* **What is expected**
Give back the lines below verbatim, omitting all pictures.

* **Available data**
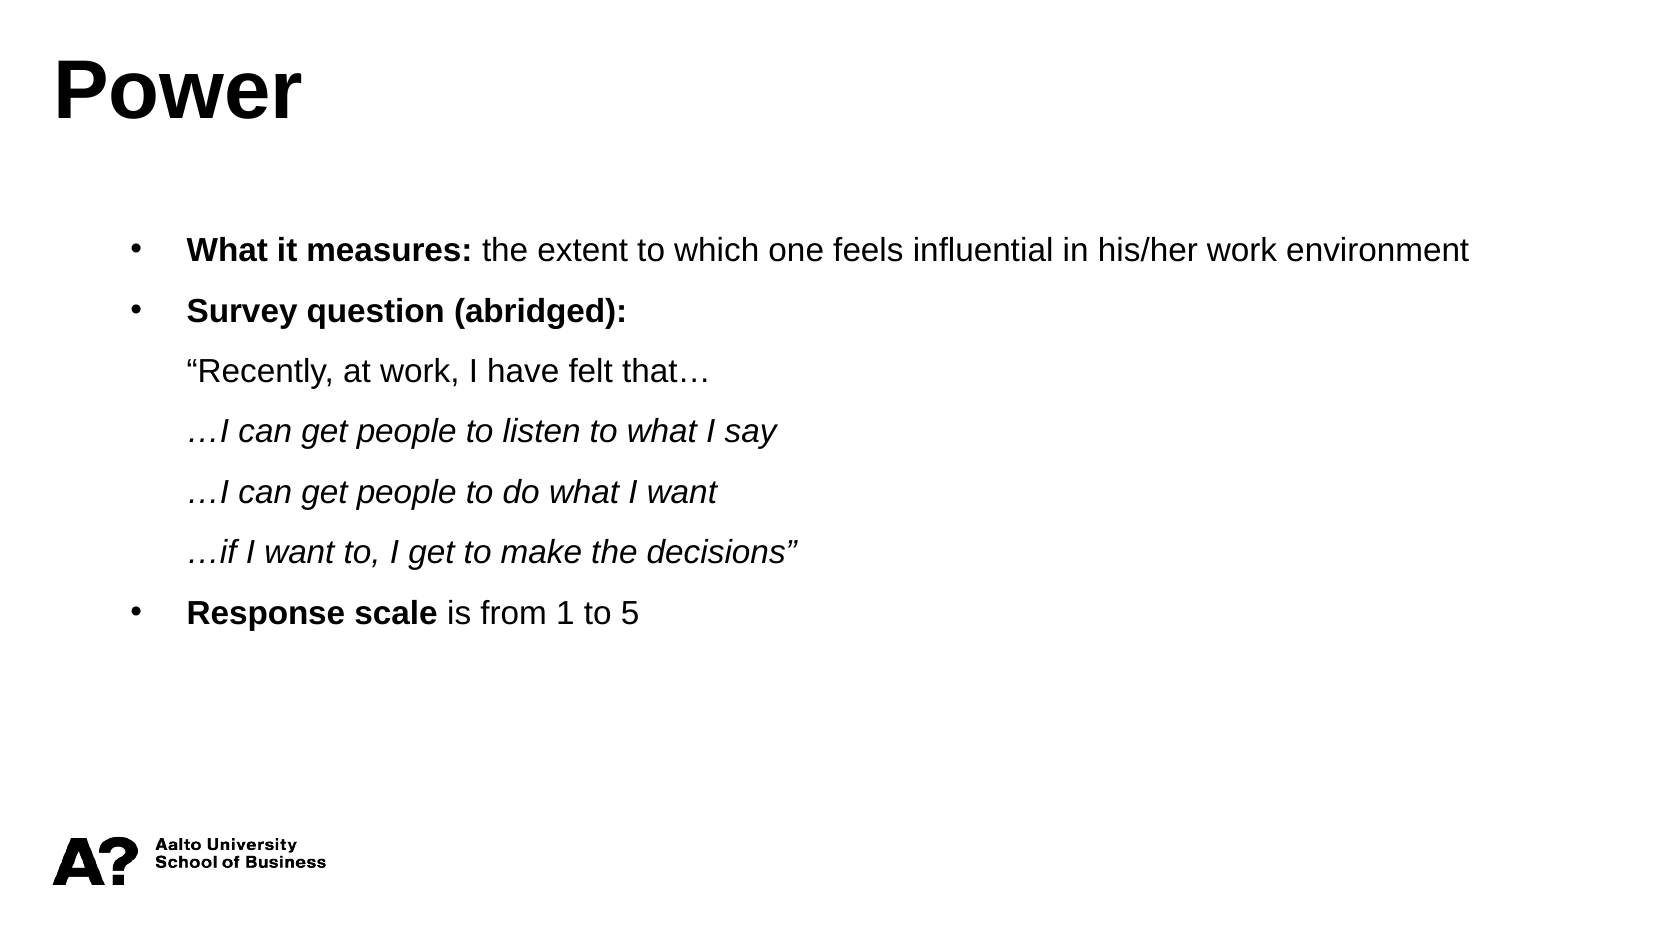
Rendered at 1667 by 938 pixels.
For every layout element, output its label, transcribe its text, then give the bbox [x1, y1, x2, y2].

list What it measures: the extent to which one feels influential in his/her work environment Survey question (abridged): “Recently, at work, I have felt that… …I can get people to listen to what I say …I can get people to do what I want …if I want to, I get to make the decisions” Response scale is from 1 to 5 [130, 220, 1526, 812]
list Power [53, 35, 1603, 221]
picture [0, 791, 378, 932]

* **Answer to the exercise**
Rendered at 1667 by 938 pixels.
For every layout element, output its label, transcribe its text, then give the bbox [x1, y1, x2, y2].

list What it measures: the extent to which one feels influential in his/her work environment Survey question (abridged): “Recently, at work, I have felt that… …I can get people to listen to what I say …I can get people to do what I want …if I want to, I get to make the decisions” Response scale is from 1 to 5 [130, 220, 1526, 812]
list Power [53, 35, 1603, 221]
picture [0, 791, 378, 932]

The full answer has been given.